13 September 2018, Caracas — An overhaul of Venezuela’s constitution being prepared by the pro-government Constituent Assembly will likely include changes intended to attract private investment in the country’s oil fields, according to two assembly members.
Production by the OPEC nation’s oil industry is at a 60-year low, leaving President Nicolas Maduro’s government strapped for cash as it grapples with hyperinflation and a fifth year of economic contraction.
The Constituent Assembly, whose powers supersede those of the country’s Congress, would reword some articles of the constitution to reduce emphasis on state control of oil and ease the way for private investment, the assembly members said.
“We must take into account the economic situation of the country. You need investments to recover production,” said Assemblyman David Paravisini.
Assembly colleague Hermann Escarra echoed Paravisini.
“There is an opening, always with the state maintaining a majority, (but) not opposed to foreign investments,” said Escarra, a lawyer.
Late socialist leader Hugo Chavez boosted state control over the oil industry through a wave of nationalizations that ultimately led to underinvestment in oil fields. Chavez also used oil revenue to pay for social programs instead of reinvesting in the industry.
Seeking to stem production declines, Venezuela this month agreed to hand over at least seven oil fields to private companies through contracts similar to ones rolled back under Chavez, according to two sources and an internal document.
The 1999 constitution says oil industry activity is “reserved” for the state, while the 2001 Hydrocarbons Law requires that exploration and production be carried out by state-majority joint ventures.
Paravisini and Escarra said the assembly would first make changes to constitutional language.
That would be followed by legal reforms to give joint ventures more favourable operating conditions and encourage private investment in services companies.

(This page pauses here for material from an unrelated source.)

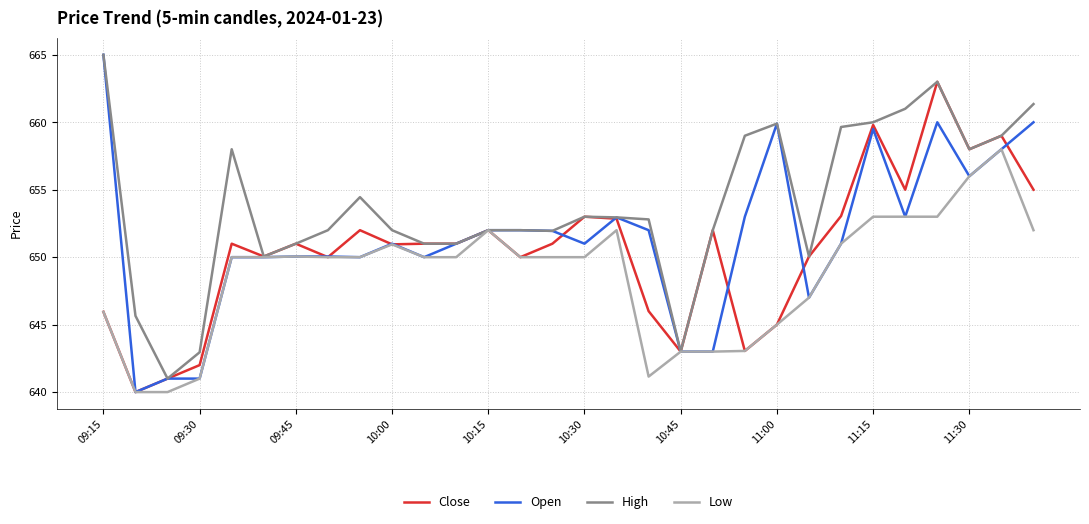

Which series has the widest spread of values?

Open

Both declined to elaborate further.
They said they will submit their proposals within a month to Constituent Assembly President Diosdado Cabello, a powerful Socialist Party politician who will decide the reforms to be discussed.
Maduro would have to sign off on any changes, Paravisini stressed.
Venezuela’s Information Ministry and PDVSA, the state oil company, did not respond to a request for comment.
Foreign oil companies are likely remain skeptical even in the face of significant legal reforms.
Venezuela also faces U.S. financial sanctions and more than a dozen international arbitration cases by companies seeking compensation for nationalizations, and it has defaulted on billions of dollars in foreign debt.